### Work instruction
Read through the listing below and copy each line in which the word "School" occurs.

### Input material
:::::

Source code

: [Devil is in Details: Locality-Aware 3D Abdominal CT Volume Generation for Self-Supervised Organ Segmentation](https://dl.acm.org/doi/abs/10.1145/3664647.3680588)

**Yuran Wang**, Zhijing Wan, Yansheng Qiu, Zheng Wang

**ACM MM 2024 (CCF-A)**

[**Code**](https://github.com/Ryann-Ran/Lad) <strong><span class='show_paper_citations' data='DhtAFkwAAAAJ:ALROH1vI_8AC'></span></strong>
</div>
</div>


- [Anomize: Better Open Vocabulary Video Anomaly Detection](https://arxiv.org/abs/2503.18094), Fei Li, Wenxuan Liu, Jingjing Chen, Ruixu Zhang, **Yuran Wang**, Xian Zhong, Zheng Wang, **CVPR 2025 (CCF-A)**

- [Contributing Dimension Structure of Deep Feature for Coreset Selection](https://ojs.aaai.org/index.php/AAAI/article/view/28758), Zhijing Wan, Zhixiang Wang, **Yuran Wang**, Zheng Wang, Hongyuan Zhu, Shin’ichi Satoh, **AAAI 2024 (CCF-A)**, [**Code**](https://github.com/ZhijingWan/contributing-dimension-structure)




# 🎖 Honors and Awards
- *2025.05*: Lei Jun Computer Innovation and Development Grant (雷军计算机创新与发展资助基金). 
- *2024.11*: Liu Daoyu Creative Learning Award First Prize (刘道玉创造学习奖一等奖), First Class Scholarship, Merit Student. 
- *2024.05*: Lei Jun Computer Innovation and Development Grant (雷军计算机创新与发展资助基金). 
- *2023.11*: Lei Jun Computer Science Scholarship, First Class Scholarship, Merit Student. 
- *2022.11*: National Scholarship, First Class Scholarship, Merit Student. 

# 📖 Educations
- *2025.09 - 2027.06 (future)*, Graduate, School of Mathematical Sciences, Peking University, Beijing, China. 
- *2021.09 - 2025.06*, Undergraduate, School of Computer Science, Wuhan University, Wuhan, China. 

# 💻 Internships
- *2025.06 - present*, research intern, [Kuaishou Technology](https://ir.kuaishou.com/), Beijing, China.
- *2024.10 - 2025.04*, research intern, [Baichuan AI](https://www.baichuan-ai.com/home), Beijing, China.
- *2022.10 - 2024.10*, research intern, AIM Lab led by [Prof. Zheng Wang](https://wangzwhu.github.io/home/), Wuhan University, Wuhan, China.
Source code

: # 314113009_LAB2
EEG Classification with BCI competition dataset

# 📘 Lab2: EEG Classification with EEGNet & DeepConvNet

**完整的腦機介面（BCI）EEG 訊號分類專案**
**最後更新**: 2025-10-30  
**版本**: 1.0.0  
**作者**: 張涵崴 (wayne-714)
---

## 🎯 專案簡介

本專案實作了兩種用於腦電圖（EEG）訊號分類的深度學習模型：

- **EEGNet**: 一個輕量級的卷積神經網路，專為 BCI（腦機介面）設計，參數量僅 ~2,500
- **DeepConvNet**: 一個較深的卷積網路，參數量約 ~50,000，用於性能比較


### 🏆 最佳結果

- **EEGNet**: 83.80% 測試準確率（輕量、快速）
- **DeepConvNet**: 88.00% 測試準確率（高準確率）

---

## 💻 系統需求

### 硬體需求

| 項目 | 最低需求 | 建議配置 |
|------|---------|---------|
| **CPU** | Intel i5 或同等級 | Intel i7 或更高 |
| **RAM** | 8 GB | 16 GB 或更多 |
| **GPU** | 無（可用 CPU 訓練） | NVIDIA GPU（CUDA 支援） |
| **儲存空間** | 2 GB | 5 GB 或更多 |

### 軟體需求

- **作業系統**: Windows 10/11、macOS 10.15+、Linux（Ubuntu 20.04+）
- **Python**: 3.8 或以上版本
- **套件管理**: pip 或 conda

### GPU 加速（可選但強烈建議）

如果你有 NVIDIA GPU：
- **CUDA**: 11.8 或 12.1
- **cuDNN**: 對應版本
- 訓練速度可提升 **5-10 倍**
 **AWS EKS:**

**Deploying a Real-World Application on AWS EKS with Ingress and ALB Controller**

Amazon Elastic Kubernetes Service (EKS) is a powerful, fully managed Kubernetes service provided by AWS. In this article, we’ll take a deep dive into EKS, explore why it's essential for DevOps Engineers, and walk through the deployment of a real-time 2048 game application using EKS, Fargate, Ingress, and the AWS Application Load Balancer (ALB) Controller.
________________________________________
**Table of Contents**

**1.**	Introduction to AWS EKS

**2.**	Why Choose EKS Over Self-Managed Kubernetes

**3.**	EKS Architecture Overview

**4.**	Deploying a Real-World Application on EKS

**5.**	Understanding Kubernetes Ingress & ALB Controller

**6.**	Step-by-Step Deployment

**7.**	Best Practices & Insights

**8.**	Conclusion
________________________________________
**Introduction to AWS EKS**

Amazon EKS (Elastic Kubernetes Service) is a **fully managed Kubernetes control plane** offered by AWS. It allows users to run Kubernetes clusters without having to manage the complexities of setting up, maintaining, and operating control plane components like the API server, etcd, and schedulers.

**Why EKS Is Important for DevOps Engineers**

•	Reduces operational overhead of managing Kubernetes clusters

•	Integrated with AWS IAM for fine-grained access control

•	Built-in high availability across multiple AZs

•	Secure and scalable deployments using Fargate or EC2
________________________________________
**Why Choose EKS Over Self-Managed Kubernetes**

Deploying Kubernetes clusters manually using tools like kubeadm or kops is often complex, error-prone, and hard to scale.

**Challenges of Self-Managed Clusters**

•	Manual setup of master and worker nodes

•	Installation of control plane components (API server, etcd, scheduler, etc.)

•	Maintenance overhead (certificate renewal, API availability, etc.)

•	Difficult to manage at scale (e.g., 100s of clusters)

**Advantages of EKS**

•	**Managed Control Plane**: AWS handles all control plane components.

:::::

### Task result
- *2025.09 - 2027.06 (future)*, Graduate, School of Mathematical Sciences, Peking University, Beijing, China. 
- *2021.09 - 2025.06*, Undergraduate, School of Computer Science, Wuhan University, Wuhan, China. 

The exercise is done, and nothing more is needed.